Goal >> Rewrite the lines of each record, replacing "common name" with "vernacular name" and keeping everything else the same. Leave the pictures out.

[Rows from a dataset]
start

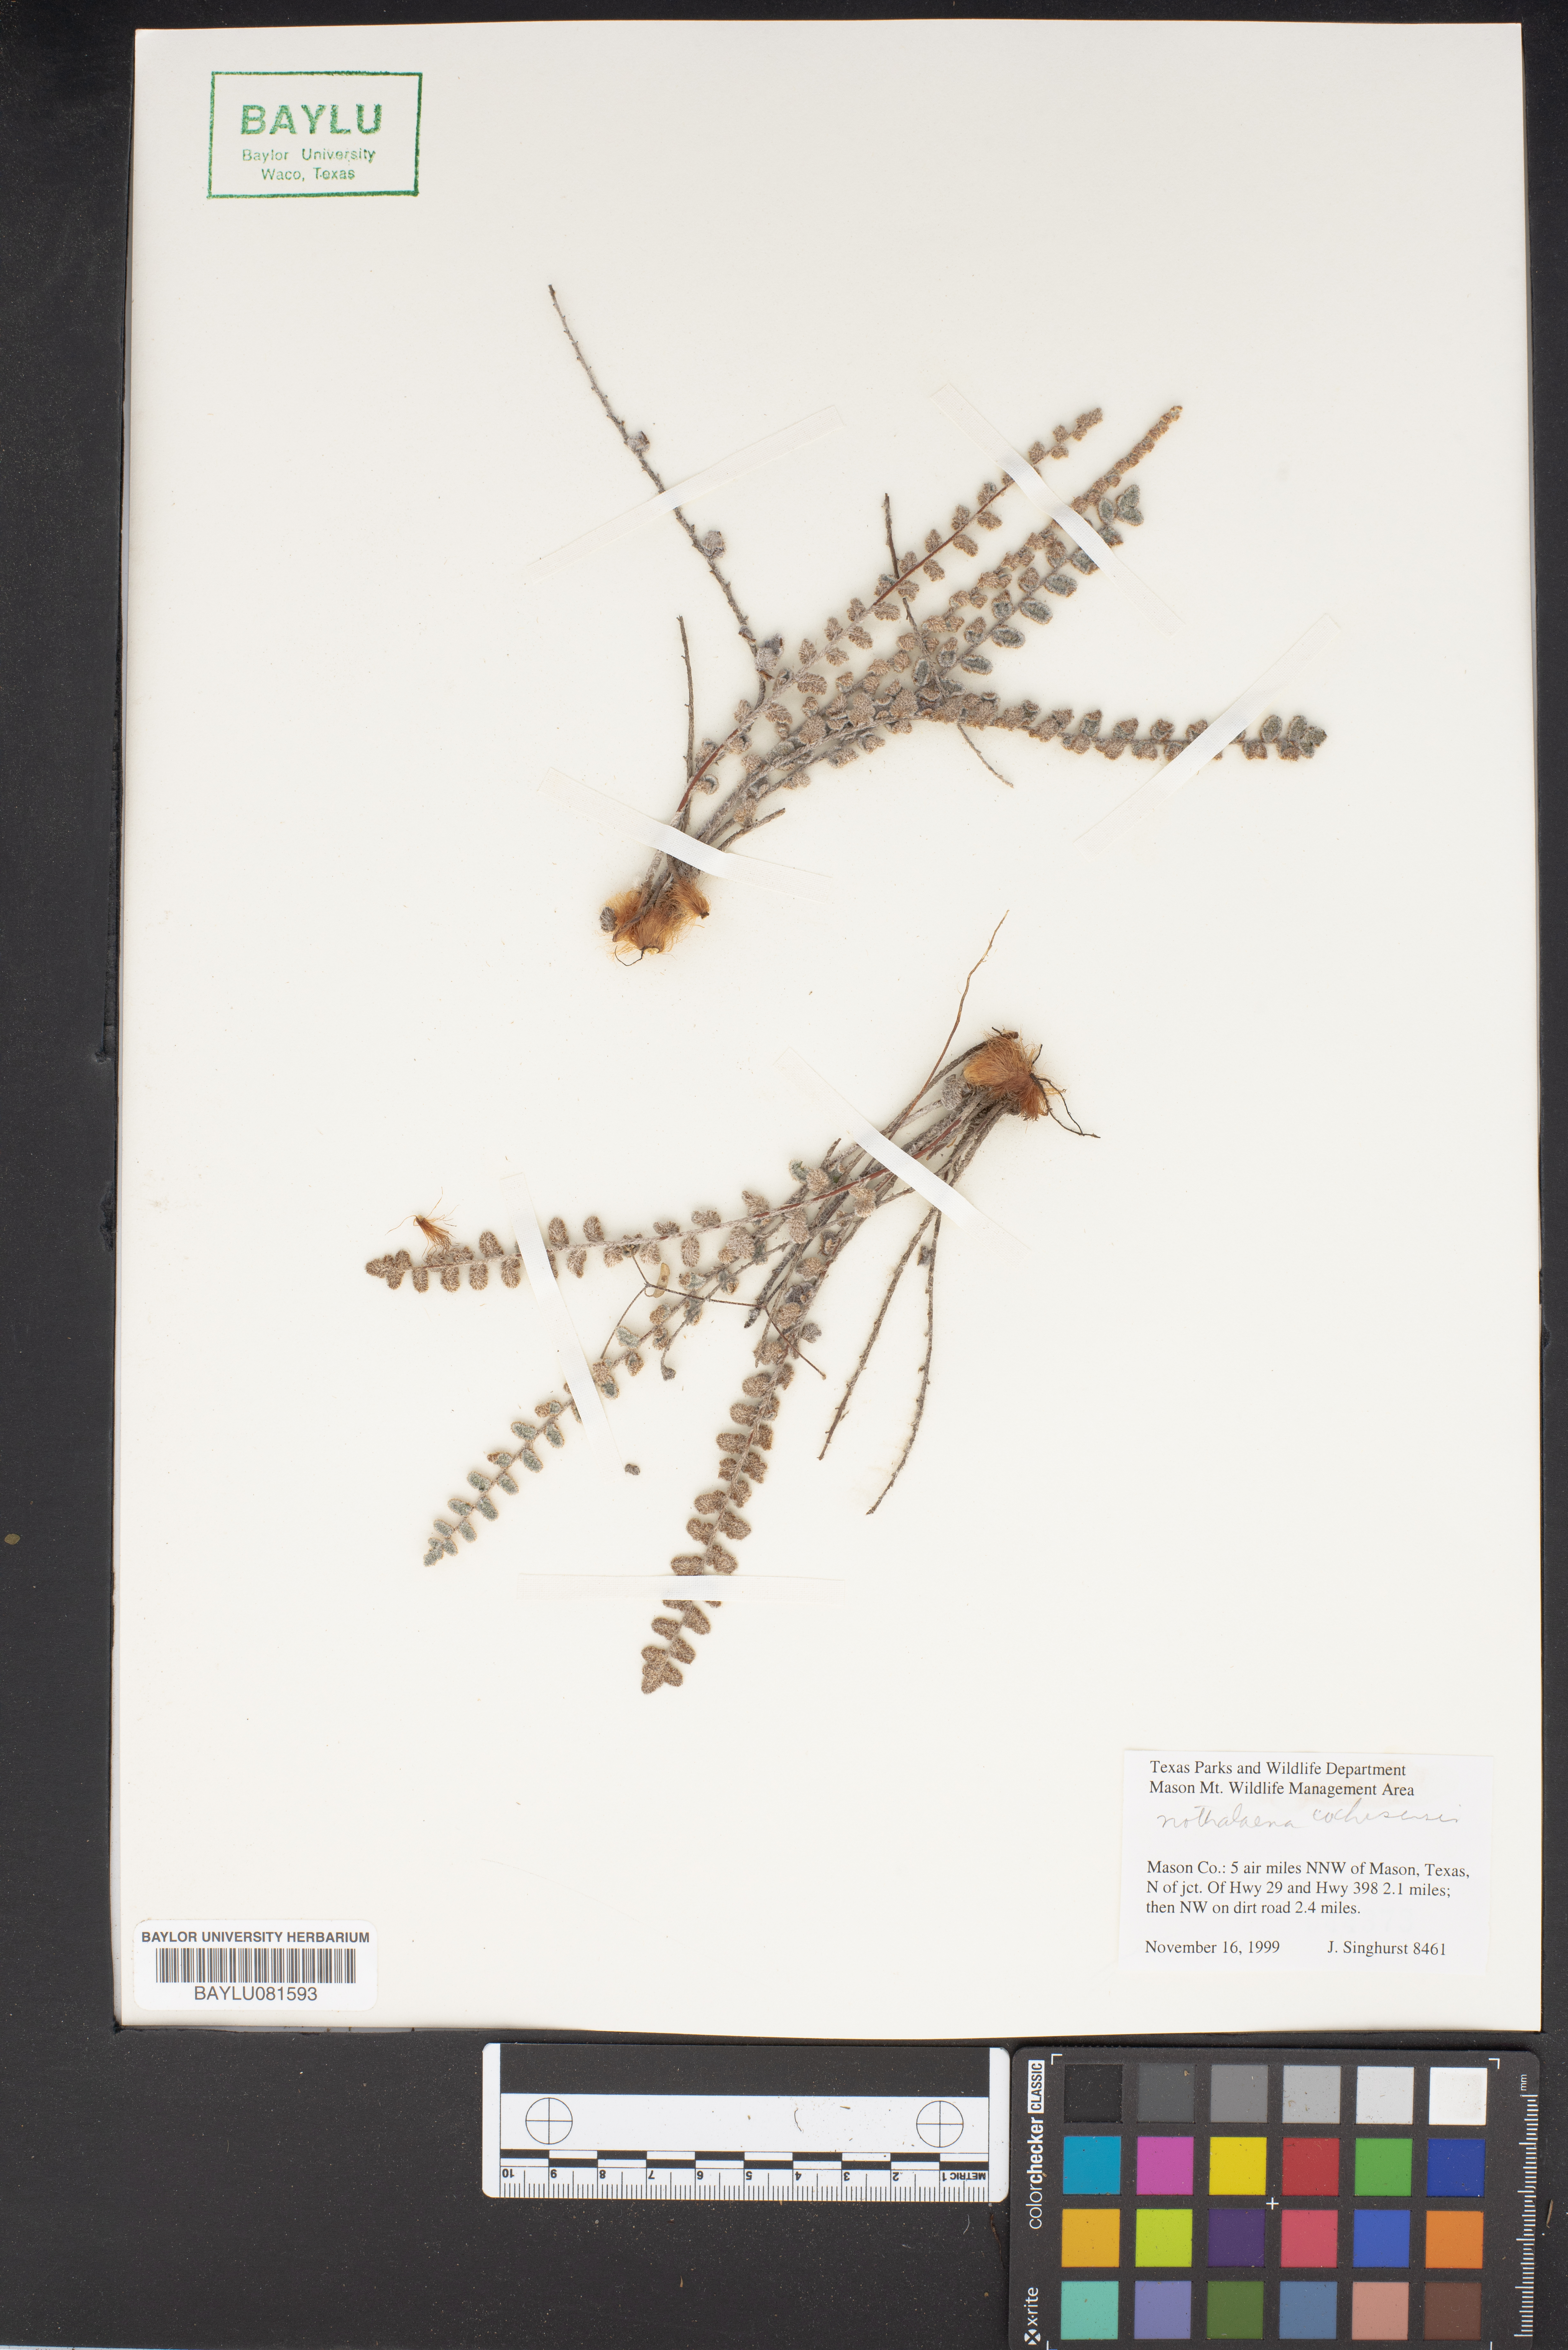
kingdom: Plantae
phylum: Tracheophyta
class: Polypodiopsida
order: Polypodiales
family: Pteridaceae
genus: Astrolepis
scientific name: Astrolepis cochisensis
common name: Scaly cloak fern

end

Task answer >>
kingdom: Plantae
phylum: Tracheophyta
class: Polypodiopsida
order: Polypodiales
family: Pteridaceae
genus: Astrolepis
scientific name: Astrolepis cochisensis
vernacular name: Scaly cloak fern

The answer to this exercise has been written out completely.